Remember, all rights are originally with the authors. It is the
authors (not publishers) who are doing favor to publishers by
confering or transfering their rights in their favor.
I feel, now authors need to be aware of smart negotiation techniques.
Negotiations!!? Yes nothing bad in it. After all authors are giving
away their property. [Which most of the time is produced by authors
utilizing national resources directly or indirectly]. They should
better negotiate for NON-EXCLUSIVE agreements.
Here is a good guide for authors to protect their rights.
http://www.arl.org/sparc/author/addendum.html
Regarding self-archiving of articles, reputed publishers like Elsevier
are allowing authors to archive their Pre / or Post-Print Versions of
their papers.
Check out http://romeo.eprints.org for publishers policies.

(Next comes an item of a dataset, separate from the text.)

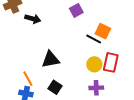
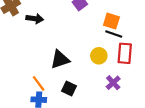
black line: (94, 39) -> (114, 34), moved
yellow circle: (94, 64) -> (99, 56), moved
purple cross: (96, 88) -> (113, 83), turned -32

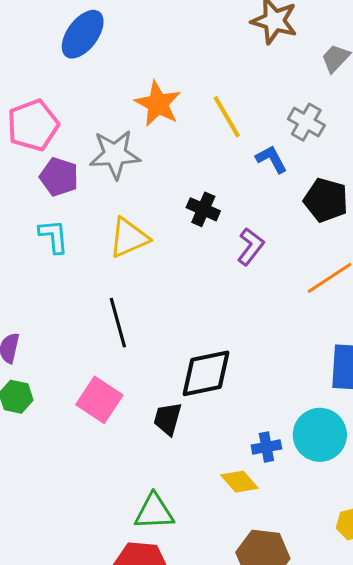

(Server Problem, When I checked).
Again I would refer to the cartoon by PLOS.ORG
"You Write The Papers,
You Review the Papers..
Why Should You Pay to Read Them?"
- http://www.plos.org/downloads/plos_cartoon001.jpg
Even forget that, Don't we all know -
"BOOKS ARE FOR USE"
(First Law)
--Sukhdev Singh
On Fri, Mar 14, 2008 at 3:32 PM, Mallikarjun
Dear Professionals ....
Recent statement made by the traditional publishing groups STM/PSP/ALPSP In a recent white paper "Author and publisher right for academic use: An appropriate balance" given considerable support for author right as the industry standard. ....
it is a good news that author can post to a pre-print server, it will be another success towards institutional repositories.